THE HUNGARIAN attitude toward the “Jewish culture” of coffeehouse and music hall sounds very much like the white American attitude toward black culture, specifically jazz. Gluck gives us a glimpse: “The Prince of Wales (later Edward VII) came in strict incognito, along with the Archduke Rudolf… and a whole company of aristocrats who were all in love with the two famous songstresses…. These ladies caroused with their illustrious guests from dusk to dawn. The owner of this famous night spot was a man called Katzer, hence the name, ‘Blaue Katze’” (quoted by Gluck from István Bródy, “Old night spots of Pest). The “songstresses” were Jewish women, “Fraulein Frici Edelweiss and Jeanette Waldau.”

Among the best-known music hall entertainers was Sándor Rott, “generally recognized as the greatest comic artist of his age.” “Though frequently compared to Charlie Chaplin, Rott’s stage persona had a distinct quality that unmistakably reflected a Central European Jewish stereotype…. Rott’s reputation transcended the world of Jewish music hall. Prestigious drama instructors from the national theatre sent their students… to observe and learn from the technique of the great comic.”

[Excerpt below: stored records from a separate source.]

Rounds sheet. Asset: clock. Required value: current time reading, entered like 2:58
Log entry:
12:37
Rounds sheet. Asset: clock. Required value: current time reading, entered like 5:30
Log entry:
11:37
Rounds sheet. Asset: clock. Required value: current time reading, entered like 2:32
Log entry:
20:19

Another great star was Szőke Szakáll, a songwriter, performer, and impresario who made a successful transition to Hollywood where he was known as S.Z. ‘Cuddles’ Sakall. He had a reasonable career in movies, where he shook his pendulous dewlaps as shamelessly as any music-hall performer.

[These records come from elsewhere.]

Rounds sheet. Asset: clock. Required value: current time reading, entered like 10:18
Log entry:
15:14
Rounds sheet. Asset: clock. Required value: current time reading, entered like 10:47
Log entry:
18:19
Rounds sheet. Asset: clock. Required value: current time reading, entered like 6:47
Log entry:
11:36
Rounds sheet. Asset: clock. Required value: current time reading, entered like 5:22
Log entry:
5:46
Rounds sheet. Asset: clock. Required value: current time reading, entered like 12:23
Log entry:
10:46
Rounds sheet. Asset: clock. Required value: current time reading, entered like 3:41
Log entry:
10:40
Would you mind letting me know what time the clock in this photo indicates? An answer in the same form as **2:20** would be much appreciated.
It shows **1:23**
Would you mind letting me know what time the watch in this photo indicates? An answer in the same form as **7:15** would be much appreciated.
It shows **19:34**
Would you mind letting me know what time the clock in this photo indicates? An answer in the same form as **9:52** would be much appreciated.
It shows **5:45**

Gluck’s argument, as I understand it, is that the Jewish question –- could Hungarian Jews be Hungarians, or were they ineluctably and only Jews? -– was central to Hungarian identity during the period she writes about, from the 1870s to World War I, and the special character of Budapest culture involved the performance of this question.

What about that “Hungarian national identity” that the Jews supposedly “despoiled”? When I was a child, I loved the books of Kate Seredy, a Hungarian-American writer and artist who spun tales of a feudal land peopled with powerful men and women who rode across continents on glorious horses, conquered everyone in their path, and died in splendor. According to Seredy, they descended from Hunor and Magyar, twin sons of Nimrod, the biblical hunter who was Noah’s grandson. These mighty twins mated with the Daughters of the Moon –- beautiful, strong and as fierce and faithful as the men –- and begat the Huns and the Magyars.

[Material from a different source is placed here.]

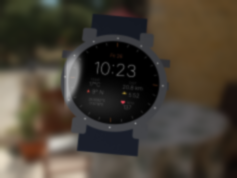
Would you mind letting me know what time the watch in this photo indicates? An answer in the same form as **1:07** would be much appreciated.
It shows **10:23**
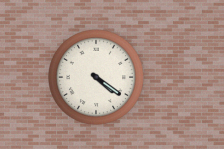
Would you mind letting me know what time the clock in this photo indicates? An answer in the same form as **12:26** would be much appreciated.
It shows **4:21**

I was a Jewish child in 20th-century Chicago, and had no idea I was reading late-Romantic propaganda of the kind that swept Europe in the wake of the Napoleonic conquests, leading the French to idolize the chieftains whose kingdoms became France, and the Germans to fabricate an “Aryan” past, with well-known consequences. Throughout Europe these late-Romantic stories gave rise to movements that all had a strong tinge of antisemitism.

So “Jewish Budapest” vanished in the wreckage of the Austro-Hungarian Empire after the First World War. A brief Bolshevik revolution in 1918 was quelled in 1919 by Admiral Horthy and his fascist regime, for which antisemitism was official policy. But Gluck makes it sound like a wonderfully amusing place. Her book, which manages to be both scholarly and entertaining, includes plentiful illustrations, some of them drawn from the pages of the magazines she analyzes, and others copied from music-hall programs and posters. Disappearing Jewish Budapest appears in the University of Wisconsin Press’s George L. Mosse Series in Modern European Cultural and Intellectual History.

Martha Roth moved to Canada a year after George W. Bush was reelected in her native U.S. She is a founding member of Independent Jewish Voices Canada.